• _Description of the task_: Convert the records into a Markdown table with the columns Row and Line. Include only the lines from the one containing "작성할 수 있습니다." through the end of the records, number each row, and skip blank lines.

- - -

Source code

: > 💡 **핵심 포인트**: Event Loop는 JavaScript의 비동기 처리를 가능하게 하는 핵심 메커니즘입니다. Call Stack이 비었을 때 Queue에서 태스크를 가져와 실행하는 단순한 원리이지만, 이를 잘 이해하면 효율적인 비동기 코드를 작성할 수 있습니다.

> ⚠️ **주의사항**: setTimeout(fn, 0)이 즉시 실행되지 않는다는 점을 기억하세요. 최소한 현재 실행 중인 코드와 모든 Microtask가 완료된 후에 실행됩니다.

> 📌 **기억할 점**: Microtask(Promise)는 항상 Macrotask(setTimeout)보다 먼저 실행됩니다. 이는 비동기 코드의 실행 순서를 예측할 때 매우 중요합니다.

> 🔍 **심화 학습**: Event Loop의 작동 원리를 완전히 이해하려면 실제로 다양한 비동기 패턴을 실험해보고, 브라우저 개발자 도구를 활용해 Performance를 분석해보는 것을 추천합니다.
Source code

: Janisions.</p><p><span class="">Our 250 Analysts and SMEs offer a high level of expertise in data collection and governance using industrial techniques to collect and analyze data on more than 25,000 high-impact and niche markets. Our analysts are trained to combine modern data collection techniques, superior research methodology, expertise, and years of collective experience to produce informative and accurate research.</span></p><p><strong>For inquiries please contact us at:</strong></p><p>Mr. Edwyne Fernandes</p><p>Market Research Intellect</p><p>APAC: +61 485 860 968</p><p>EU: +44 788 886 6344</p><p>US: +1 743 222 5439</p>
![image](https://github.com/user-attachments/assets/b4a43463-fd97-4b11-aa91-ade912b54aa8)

- - -

• _Your solution_:
| Row | Line |
|---|---|
| 1 | : > 💡 **핵심 포인트**: Event Loop는 JavaScript의 비동기 처리를 가능하게 하는 핵심 메커니즘입니다. Call Stack이 비었을 때 Queue에서 태스크를 가져와 실행하는 단순한 원리이지만, 이를 잘 이해하면 효율적인 비동기 코드를 작성할 수 있습니다. |
| 2 | > ⚠️ **주의사항**: setTimeout(fn, 0)이 즉시 실행되지 않는다는 점을 기억하세요. 최소한 현재 실행 중인 코드와 모든 Microtask가 완료된 후에 실행됩니다. |
| 3 | > 📌 **기억할 점**: Microtask(Promise)는 항상 Macrotask(setTimeout)보다 먼저 실행됩니다. 이는 비동기 코드의 실행 순서를 예측할 때 매우 중요합니다. |
| 4 | > 🔍 **심화 학습**: Event Loop의 작동 원리를 완전히 이해하려면 실제로 다양한 비동기 패턴을 실험해보고, 브라우저 개발자 도구를 활용해 Performance를 분석해보는 것을 추천합니다. |
| 5 | Source code |
| 6 | : Janisions.</p><p><span class="">Our 250 Analysts and SMEs offer a high level of expertise in data collection and governance using industrial techniques to collect and analyze data on more than 25,000 high-impact and niche markets. Our analysts are trained to combine modern data collection techniques, superior research methodology, expertise, and years of collective experience to produce informative and accurate research.</span></p><p><strong>For inquiries please contact us at:</strong></p><p>Mr. Edwyne Fernandes</p><p>Market Research Intellect</p><p>APAC: +61 485 860 968</p><p>EU: +44 788 886 6344</p><p>US: +1 743 222 5439</p> |
| 7 | ![image](https://github.com/user-attachments/assets/b4a43463-fd97-4b11-aa91-ade912b54aa8) |